» **Job**: Below are some records; return each one exactly.

--- Supplied information Enclosed Below ---

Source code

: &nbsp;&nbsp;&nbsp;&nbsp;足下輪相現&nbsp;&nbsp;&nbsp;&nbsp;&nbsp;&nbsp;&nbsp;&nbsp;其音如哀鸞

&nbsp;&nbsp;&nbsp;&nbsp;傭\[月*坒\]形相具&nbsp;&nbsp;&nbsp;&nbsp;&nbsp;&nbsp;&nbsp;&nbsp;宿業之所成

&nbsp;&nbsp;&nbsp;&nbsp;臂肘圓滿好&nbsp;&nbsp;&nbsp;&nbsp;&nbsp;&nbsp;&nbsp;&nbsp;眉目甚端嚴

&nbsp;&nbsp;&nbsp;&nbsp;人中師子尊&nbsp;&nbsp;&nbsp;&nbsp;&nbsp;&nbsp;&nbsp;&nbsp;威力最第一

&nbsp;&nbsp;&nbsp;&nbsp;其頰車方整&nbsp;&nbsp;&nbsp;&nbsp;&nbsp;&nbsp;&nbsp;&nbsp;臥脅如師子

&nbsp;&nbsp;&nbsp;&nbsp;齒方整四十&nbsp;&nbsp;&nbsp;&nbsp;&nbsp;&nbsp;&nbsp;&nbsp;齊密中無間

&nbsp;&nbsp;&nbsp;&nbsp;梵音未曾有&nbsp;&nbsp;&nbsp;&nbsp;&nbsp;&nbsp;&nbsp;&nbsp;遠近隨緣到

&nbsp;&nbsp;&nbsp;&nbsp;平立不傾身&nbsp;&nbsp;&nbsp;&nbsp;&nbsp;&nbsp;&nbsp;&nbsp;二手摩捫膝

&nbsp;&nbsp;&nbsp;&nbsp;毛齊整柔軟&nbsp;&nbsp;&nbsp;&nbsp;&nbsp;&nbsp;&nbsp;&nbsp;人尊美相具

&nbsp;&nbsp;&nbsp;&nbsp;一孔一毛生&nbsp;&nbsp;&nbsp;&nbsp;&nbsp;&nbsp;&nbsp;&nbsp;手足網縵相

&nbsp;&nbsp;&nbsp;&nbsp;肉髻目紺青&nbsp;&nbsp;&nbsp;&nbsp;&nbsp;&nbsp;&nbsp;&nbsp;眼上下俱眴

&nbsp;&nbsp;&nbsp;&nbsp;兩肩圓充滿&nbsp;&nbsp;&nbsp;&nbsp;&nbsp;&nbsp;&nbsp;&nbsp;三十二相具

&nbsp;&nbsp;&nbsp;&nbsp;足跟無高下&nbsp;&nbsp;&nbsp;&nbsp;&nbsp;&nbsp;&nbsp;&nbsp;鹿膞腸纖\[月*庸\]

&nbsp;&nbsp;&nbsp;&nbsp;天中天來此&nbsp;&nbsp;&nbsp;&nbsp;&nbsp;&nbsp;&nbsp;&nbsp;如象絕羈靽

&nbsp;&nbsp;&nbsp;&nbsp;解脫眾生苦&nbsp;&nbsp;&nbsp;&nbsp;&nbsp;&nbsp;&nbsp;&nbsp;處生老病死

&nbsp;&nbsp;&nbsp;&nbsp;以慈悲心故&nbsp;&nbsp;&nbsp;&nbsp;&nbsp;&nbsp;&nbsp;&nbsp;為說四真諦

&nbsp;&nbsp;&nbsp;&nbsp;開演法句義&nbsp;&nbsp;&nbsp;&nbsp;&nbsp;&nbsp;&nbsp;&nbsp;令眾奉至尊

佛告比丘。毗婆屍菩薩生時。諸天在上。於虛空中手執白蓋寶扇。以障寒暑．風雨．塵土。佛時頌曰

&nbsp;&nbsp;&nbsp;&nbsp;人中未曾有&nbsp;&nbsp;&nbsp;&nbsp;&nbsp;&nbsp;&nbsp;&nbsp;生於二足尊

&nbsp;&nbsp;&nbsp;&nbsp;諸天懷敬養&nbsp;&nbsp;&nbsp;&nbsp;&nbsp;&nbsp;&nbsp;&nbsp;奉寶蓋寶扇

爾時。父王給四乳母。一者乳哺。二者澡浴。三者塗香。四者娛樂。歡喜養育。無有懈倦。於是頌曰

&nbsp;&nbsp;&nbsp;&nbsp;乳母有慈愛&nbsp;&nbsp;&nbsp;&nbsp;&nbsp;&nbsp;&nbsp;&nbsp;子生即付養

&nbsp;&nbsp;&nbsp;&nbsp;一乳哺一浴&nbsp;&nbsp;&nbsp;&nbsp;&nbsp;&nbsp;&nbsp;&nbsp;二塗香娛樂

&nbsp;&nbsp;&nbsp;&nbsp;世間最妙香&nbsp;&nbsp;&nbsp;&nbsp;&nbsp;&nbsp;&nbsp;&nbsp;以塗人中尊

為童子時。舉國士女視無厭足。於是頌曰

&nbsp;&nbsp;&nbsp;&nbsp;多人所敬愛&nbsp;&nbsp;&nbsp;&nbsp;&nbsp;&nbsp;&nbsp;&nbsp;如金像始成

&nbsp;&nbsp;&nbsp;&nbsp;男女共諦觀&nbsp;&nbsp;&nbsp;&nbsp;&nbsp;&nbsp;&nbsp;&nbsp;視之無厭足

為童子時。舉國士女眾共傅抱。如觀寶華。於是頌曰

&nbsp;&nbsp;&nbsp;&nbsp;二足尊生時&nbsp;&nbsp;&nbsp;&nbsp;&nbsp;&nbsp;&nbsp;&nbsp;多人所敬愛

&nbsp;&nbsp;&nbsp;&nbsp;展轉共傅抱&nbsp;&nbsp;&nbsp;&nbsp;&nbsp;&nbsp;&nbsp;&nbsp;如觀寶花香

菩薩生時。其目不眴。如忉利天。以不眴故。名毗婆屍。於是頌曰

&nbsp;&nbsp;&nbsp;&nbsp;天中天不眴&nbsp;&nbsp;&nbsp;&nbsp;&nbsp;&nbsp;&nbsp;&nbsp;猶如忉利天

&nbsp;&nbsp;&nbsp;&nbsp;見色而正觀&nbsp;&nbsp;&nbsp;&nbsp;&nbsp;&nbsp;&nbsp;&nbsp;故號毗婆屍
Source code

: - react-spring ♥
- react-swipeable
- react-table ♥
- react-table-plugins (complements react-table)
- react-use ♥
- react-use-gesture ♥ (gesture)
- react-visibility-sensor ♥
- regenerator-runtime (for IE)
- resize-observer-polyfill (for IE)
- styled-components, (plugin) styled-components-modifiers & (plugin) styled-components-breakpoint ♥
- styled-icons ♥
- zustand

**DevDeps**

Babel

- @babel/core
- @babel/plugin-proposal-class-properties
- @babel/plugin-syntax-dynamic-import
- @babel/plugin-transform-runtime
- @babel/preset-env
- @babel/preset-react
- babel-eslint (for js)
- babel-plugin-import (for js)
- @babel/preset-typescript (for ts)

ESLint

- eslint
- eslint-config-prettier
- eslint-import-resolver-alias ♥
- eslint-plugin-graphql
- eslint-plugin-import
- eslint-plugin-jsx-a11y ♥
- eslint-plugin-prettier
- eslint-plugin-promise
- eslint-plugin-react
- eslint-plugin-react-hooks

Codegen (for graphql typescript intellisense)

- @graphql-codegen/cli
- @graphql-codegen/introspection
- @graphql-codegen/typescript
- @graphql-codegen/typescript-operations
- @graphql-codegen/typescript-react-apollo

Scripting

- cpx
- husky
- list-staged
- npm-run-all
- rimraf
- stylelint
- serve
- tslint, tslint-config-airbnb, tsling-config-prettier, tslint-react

--- End of Enclosed Supplied information ---

» **Exercise answer**:
Source code

: &nbsp;&nbsp;&nbsp;&nbsp;足下輪相現&nbsp;&nbsp;&nbsp;&nbsp;&nbsp;&nbsp;&nbsp;&nbsp;其音如哀鸞

&nbsp;&nbsp;&nbsp;&nbsp;傭\[月*坒\]形相具&nbsp;&nbsp;&nbsp;&nbsp;&nbsp;&nbsp;&nbsp;&nbsp;宿業之所成

&nbsp;&nbsp;&nbsp;&nbsp;臂肘圓滿好&nbsp;&nbsp;&nbsp;&nbsp;&nbsp;&nbsp;&nbsp;&nbsp;眉目甚端嚴

&nbsp;&nbsp;&nbsp;&nbsp;人中師子尊&nbsp;&nbsp;&nbsp;&nbsp;&nbsp;&nbsp;&nbsp;&nbsp;威力最第一

&nbsp;&nbsp;&nbsp;&nbsp;其頰車方整&nbsp;&nbsp;&nbsp;&nbsp;&nbsp;&nbsp;&nbsp;&nbsp;臥脅如師子

&nbsp;&nbsp;&nbsp;&nbsp;齒方整四十&nbsp;&nbsp;&nbsp;&nbsp;&nbsp;&nbsp;&nbsp;&nbsp;齊密中無間

&nbsp;&nbsp;&nbsp;&nbsp;梵音未曾有&nbsp;&nbsp;&nbsp;&nbsp;&nbsp;&nbsp;&nbsp;&nbsp;遠近隨緣到

&nbsp;&nbsp;&nbsp;&nbsp;平立不傾身&nbsp;&nbsp;&nbsp;&nbsp;&nbsp;&nbsp;&nbsp;&nbsp;二手摩捫膝

&nbsp;&nbsp;&nbsp;&nbsp;毛齊整柔軟&nbsp;&nbsp;&nbsp;&nbsp;&nbsp;&nbsp;&nbsp;&nbsp;人尊美相具

&nbsp;&nbsp;&nbsp;&nbsp;一孔一毛生&nbsp;&nbsp;&nbsp;&nbsp;&nbsp;&nbsp;&nbsp;&nbsp;手足網縵相

&nbsp;&nbsp;&nbsp;&nbsp;肉髻目紺青&nbsp;&nbsp;&nbsp;&nbsp;&nbsp;&nbsp;&nbsp;&nbsp;眼上下俱眴

&nbsp;&nbsp;&nbsp;&nbsp;兩肩圓充滿&nbsp;&nbsp;&nbsp;&nbsp;&nbsp;&nbsp;&nbsp;&nbsp;三十二相具

&nbsp;&nbsp;&nbsp;&nbsp;足跟無高下&nbsp;&nbsp;&nbsp;&nbsp;&nbsp;&nbsp;&nbsp;&nbsp;鹿膞腸纖\[月*庸\]

&nbsp;&nbsp;&nbsp;&nbsp;天中天來此&nbsp;&nbsp;&nbsp;&nbsp;&nbsp;&nbsp;&nbsp;&nbsp;如象絕羈靽

&nbsp;&nbsp;&nbsp;&nbsp;解脫眾生苦&nbsp;&nbsp;&nbsp;&nbsp;&nbsp;&nbsp;&nbsp;&nbsp;處生老病死

&nbsp;&nbsp;&nbsp;&nbsp;以慈悲心故&nbsp;&nbsp;&nbsp;&nbsp;&nbsp;&nbsp;&nbsp;&nbsp;為說四真諦

&nbsp;&nbsp;&nbsp;&nbsp;開演法句義&nbsp;&nbsp;&nbsp;&nbsp;&nbsp;&nbsp;&nbsp;&nbsp;令眾奉至尊

佛告比丘。毗婆屍菩薩生時。諸天在上。於虛空中手執白蓋寶扇。以障寒暑．風雨．塵土。佛時頌曰

&nbsp;&nbsp;&nbsp;&nbsp;人中未曾有&nbsp;&nbsp;&nbsp;&nbsp;&nbsp;&nbsp;&nbsp;&nbsp;生於二足尊

&nbsp;&nbsp;&nbsp;&nbsp;諸天懷敬養&nbsp;&nbsp;&nbsp;&nbsp;&nbsp;&nbsp;&nbsp;&nbsp;奉寶蓋寶扇

爾時。父王給四乳母。一者乳哺。二者澡浴。三者塗香。四者娛樂。歡喜養育。無有懈倦。於是頌曰

&nbsp;&nbsp;&nbsp;&nbsp;乳母有慈愛&nbsp;&nbsp;&nbsp;&nbsp;&nbsp;&nbsp;&nbsp;&nbsp;子生即付養

&nbsp;&nbsp;&nbsp;&nbsp;一乳哺一浴&nbsp;&nbsp;&nbsp;&nbsp;&nbsp;&nbsp;&nbsp;&nbsp;二塗香娛樂

&nbsp;&nbsp;&nbsp;&nbsp;世間最妙香&nbsp;&nbsp;&nbsp;&nbsp;&nbsp;&nbsp;&nbsp;&nbsp;以塗人中尊

為童子時。舉國士女視無厭足。於是頌曰

&nbsp;&nbsp;&nbsp;&nbsp;多人所敬愛&nbsp;&nbsp;&nbsp;&nbsp;&nbsp;&nbsp;&nbsp;&nbsp;如金像始成

&nbsp;&nbsp;&nbsp;&nbsp;男女共諦觀&nbsp;&nbsp;&nbsp;&nbsp;&nbsp;&nbsp;&nbsp;&nbsp;視之無厭足

為童子時。舉國士女眾共傅抱。如觀寶華。於是頌曰

&nbsp;&nbsp;&nbsp;&nbsp;二足尊生時&nbsp;&nbsp;&nbsp;&nbsp;&nbsp;&nbsp;&nbsp;&nbsp;多人所敬愛

&nbsp;&nbsp;&nbsp;&nbsp;展轉共傅抱&nbsp;&nbsp;&nbsp;&nbsp;&nbsp;&nbsp;&nbsp;&nbsp;如觀寶花香

菩薩生時。其目不眴。如忉利天。以不眴故。名毗婆屍。於是頌曰

&nbsp;&nbsp;&nbsp;&nbsp;天中天不眴&nbsp;&nbsp;&nbsp;&nbsp;&nbsp;&nbsp;&nbsp;&nbsp;猶如忉利天

&nbsp;&nbsp;&nbsp;&nbsp;見色而正觀&nbsp;&nbsp;&nbsp;&nbsp;&nbsp;&nbsp;&nbsp;&nbsp;故號毗婆屍
Source code

: - react-spring ♥
- react-swipeable
- react-table ♥
- react-table-plugins (complements react-table)
- react-use ♥
- react-use-gesture ♥ (gesture)
- react-visibility-sensor ♥
- regenerator-runtime (for IE)
- resize-observer-polyfill (for IE)
- styled-components, (plugin) styled-components-modifiers & (plugin) styled-components-breakpoint ♥
- styled-icons ♥
- zustand

**DevDeps**

Babel

- @babel/core
- @babel/plugin-proposal-class-properties
- @babel/plugin-syntax-dynamic-import
- @babel/plugin-transform-runtime
- @babel/preset-env
- @babel/preset-react
- babel-eslint (for js)
- babel-plugin-import (for js)
- @babel/preset-typescript (for ts)

ESLint

- eslint
- eslint-config-prettier
- eslint-import-resolver-alias ♥
- eslint-plugin-graphql
- eslint-plugin-import
- eslint-plugin-jsx-a11y ♥
- eslint-plugin-prettier
- eslint-plugin-promise
- eslint-plugin-react
- eslint-plugin-react-hooks

Codegen (for graphql typescript intellisense)

- @graphql-codegen/cli
- @graphql-codegen/introspection
- @graphql-codegen/typescript
- @graphql-codegen/typescript-operations
- @graphql-codegen/typescript-react-apollo

Scripting

- cpx
- husky
- list-staged
- npm-run-all
- rimraf
- stylelint
- serve
- tslint, tslint-config-airbnb, tsling-config-prettier, tslint-react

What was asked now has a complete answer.